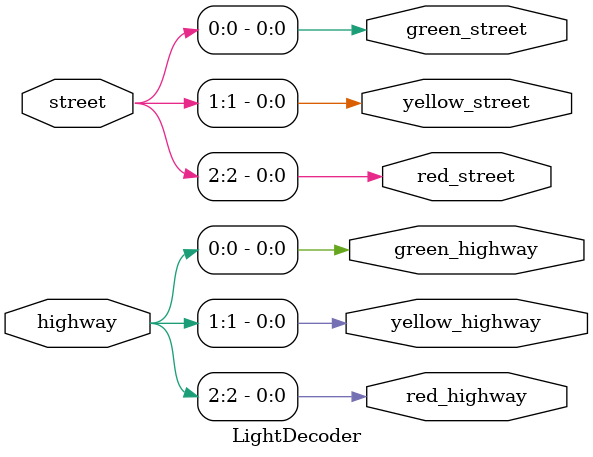
<source format=v>
`timescale 1ns / 1ps
module LightDecoder(
    input [2:0] highway,
    input [2:0] street,
    output red_highway,
    output yellow_highway,
    output green_highway,
    output red_street,
    output yellow_street,
    output green_street
    );
	 
	 assign red_highway = highway[2];
	 assign yellow_highway = highway[1];
	 assign green_highway = highway[0];
	 assign red_street = street[2];
	 assign yellow_street = street[1];
	 assign green_street = street[0]; 

endmodule

</source>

> **Problem details**
Retype exactly. Start at the line with "assign yellow_street = street[1];" and stop at the last line of the data.

> **Task output**
	 assign yellow_street = street[1];
	 assign green_street = street[0]; 

endmodule

</source>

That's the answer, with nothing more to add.